Томас был рад, когда все закончилось, и с облегчением закрыл за гостями двери кабинета. Он не хотел, чтобы Клаус с приятелями услышали то, что звучало высокопарно и самодовольно даже для его собственных ушей. Однако он знал, что статью прочтут в Вашингтоне, равно как в Принстоне и Нью-Йорке, и хотел, чтобы там его воспринимали всерьез.
Ему пришлась по душе вдумчивость корреспондента. Это было таким облегчением – беседовать с человеком, который каждую минуту не язвил и не насмешничал, как Оден, поддерживаемый своим дружком Ишервудом, не капризничал и не раздражался, как его сын. Это напомнило Томасу его беседы с принстонскими студентами – многие из молодых людей отличались глубокомыслием, и все как один относились к нему с почтением. Во время интервью Томас успел забыть, что следует быть начеку. Вопросы были простыми и без подвоха. Оказалось, представить его американскому потребителю без лишней шумихи не так уж сложно.
Когда он вернулся в гостиную, там уже не было Кати с Элизабет. Клаус, Эрика, Оден и Ишервуд о чем-то горячо спорили, но, увидев его вместе с фотографом и репортером, принялись безудержно хохотать. Скорей бы эти двое англичан вернулись в Нью-Йорк, подумал Томас.
Однако им пришлось дождаться отъезда журналистов, которым было сказано, что примерный муж Оден остается в Принстоне с женой, в то время как Ишервуд просто гость. У журналистов должно было создаться впечатление, что счастливая семья собиралась отужинать, после чего, возможно, заняться чтением вслух.
Придется задержаться, прошептал Оден, когда фотограф и репортер отбыли.
Томас проследовал в кабинет, сказав Кате, которую встретил в коридоре, что не намерен прощаться с гостями. Однако он наблюдал в окно, как они садились в автомобиль. Эрика должна была отвезти их на станцию. Даже закрывая дверцы и выкрикивая слова прощания, они продолжали хохотать. Нетрудно догадаться, что насмехались они не только над разыгранной с их участием имитацией семейной идиллии, но и над самим хозяином дома. На их месте я бы тоже над собой посмеялся, подумал Томас. Но вместо этого уединился в кабинете, тишина которого после отъезда гостей показалась ему еще более умиротворяющей.

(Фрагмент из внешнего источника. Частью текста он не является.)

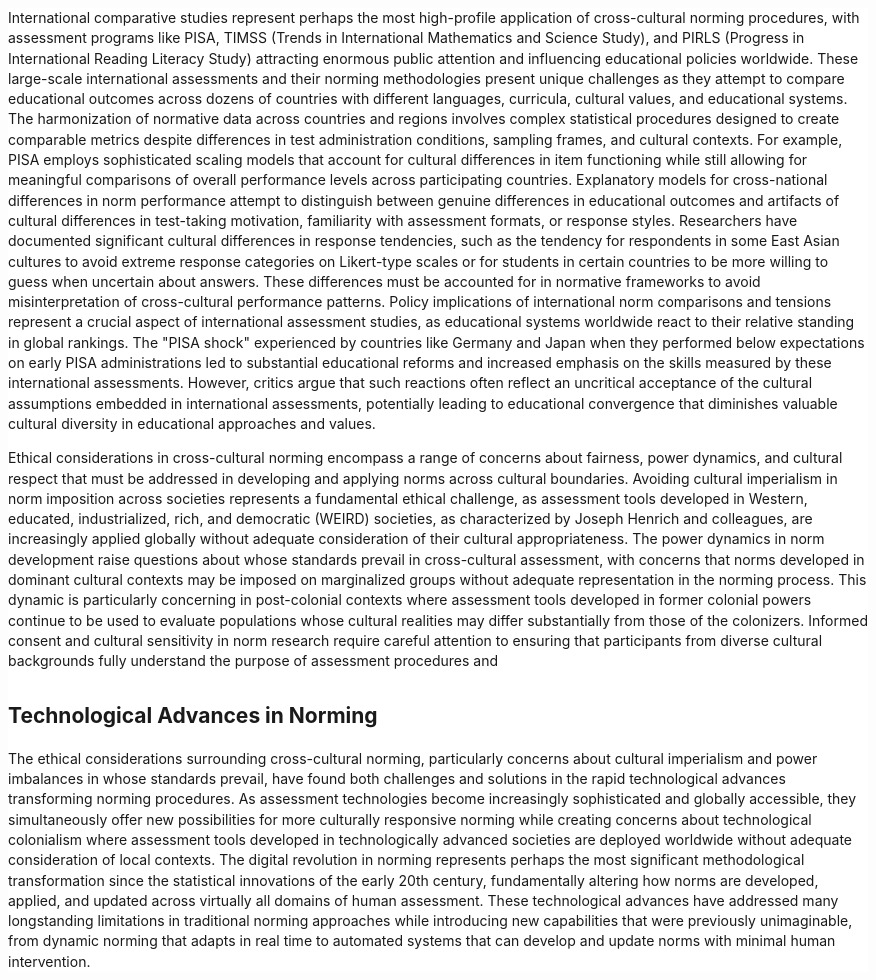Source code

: International comparative studies represent perhaps the most high-profile application of cross-cultural norming procedures, with assessment programs like PISA, TIMSS (Trends in International Mathematics and Science Study), and PIRLS (Progress in International Reading Literacy Study) attracting enormous public attention and influencing educational policies worldwide. These large-scale international assessments and their norming methodologies present unique challenges as they attempt to compare educational outcomes across dozens of countries with different languages, curricula, cultural values, and educational systems. The harmonization of normative data across countries and regions involves complex statistical procedures designed to create comparable metrics despite differences in test administration conditions, sampling frames, and cultural contexts. For example, PISA employs sophisticated scaling models that account for cultural differences in item functioning while still allowing for meaningful comparisons of overall performance levels across participating countries. Explanatory models for cross-national differences in norm performance attempt to distinguish between genuine differences in educational outcomes and artifacts of cultural differences in test-taking motivation, familiarity with assessment formats, or response styles. Researchers have documented significant cultural differences in response tendencies, such as the tendency for respondents in some East Asian cultures to avoid extreme response categories on Likert-type scales or for students in certain countries to be more willing to guess when uncertain about answers. These differences must be accounted for in normative frameworks to avoid misinterpretation of cross-cultural performance patterns. Policy implications of international norm comparisons and tensions represent a crucial aspect of international assessment studies, as educational systems worldwide react to their relative standing in global rankings. The "PISA shock" experienced by countries like Germany and Japan when they performed below expectations on early PISA administrations led to substantial educational reforms and increased emphasis on the skills measured by these international assessments. However, critics argue that such reactions often reflect an uncritical acceptance of the cultural assumptions embedded in international assessments, potentially leading to educational convergence that diminishes valuable cultural diversity in educational approaches and values.

Ethical considerations in cross-cultural norming encompass a range of concerns about fairness, power dynamics, and cultural respect that must be addressed in developing and applying norms across cultural boundaries. Avoiding cultural imperialism in norm imposition across societies represents a fundamental ethical challenge, as assessment tools developed in Western, educated, industrialized, rich, and democratic (WEIRD) societies, as characterized by Joseph Henrich and colleagues, are increasingly applied globally without adequate consideration of their cultural appropriateness. The power dynamics in norm development raise questions about whose standards prevail in cross-cultural assessment, with concerns that norms developed in dominant cultural contexts may be imposed on marginalized groups without adequate representation in the norming process. This dynamic is particularly concerning in post-colonial contexts where assessment tools developed in former colonial powers continue to be used to evaluate populations whose cultural realities may differ substantially from those of the colonizers. Informed consent and cultural sensitivity in norm research require careful attention to ensuring that participants from diverse cultural backgrounds fully understand the purpose of assessment procedures and

## Technological Advances in Norming

The ethical considerations surrounding cross-cultural norming, particularly concerns about cultural imperialism and power imbalances in whose standards prevail, have found both challenges and solutions in the rapid technological advances transforming norming procedures. As assessment technologies become increasingly sophisticated and globally accessible, they simultaneously offer new possibilities for more culturally responsive norming while creating concerns about technological colonialism where assessment tools developed in technologically advanced societies are deployed worldwide without adequate consideration of local contexts. The digital revolution in norming represents perhaps the most significant methodological transformation since the statistical innovations of the early 20th century, fundamentally altering how norms are developed, applied, and updated across virtually all domains of human assessment. These technological advances have addressed many longstanding limitations in traditional norming approaches while introducing new capabilities that were previously unimaginable, from dynamic norming that adapts in real time to automated systems that can develop and update norms with minimal human intervention.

Когда спустя месяц после его визита в визовый департамент от них по-прежнему не было вестей, Томас поделился с Катей своим беспокойством.
– Я уже с этим разобралась, – сказала она.
– С женщиной, которая считает, что Чехословакия находится на морском побережье?
– Слишком много чести. Я отправилась прямиком к президенту Принстона, предварительно пополнив запас патронов. Я возобновила старое знакомство с Эйнштейном и узнала, что эта женщина и его водит за нос. Получив его благословение, я без приглашения явилась в офис президента и потребовала, чтобы меня принял доктор Доддс. Когда меня спросили о цели визита, я ответила, что у меня срочное дело, которое касается Альберта Эйнштейна и Томаса Манна.
– И он тебя принял?
– Они настаивали, что его нет в офисе. Тогда я заявила, что намерена дождаться его возращения, а они сказали, что его не будет несколько дней, и я посоветовала им воспользоваться телефоном. Они продержали меня в приемной целый час, после чего я пригрозила, что, если президент Доддс меня не примет, последствия для него и для всего Принстонского университета будут самые серьезные. Некоторое время они бегали вокруг меня, пока на сцену не выступил один из помощников президента. Молодой человек в пиджаке представился мистером Лоуренсом Стюартом. Он впустил меня в кабинет, и я рассказала ему о цели своего визита. Боюсь, заявил мне мистер Стюарт, что Принстон вынужден придерживаться общих для всех правил.
Катя, до тех пор сидевшая за обеденным столом, встала и, чтобы сделать рассказ еще драматичнее, указала на Томаса, как на предполагаемого мистера Стюарта, а сама приготовилась изображать несколько более устрашающую версию самой себя.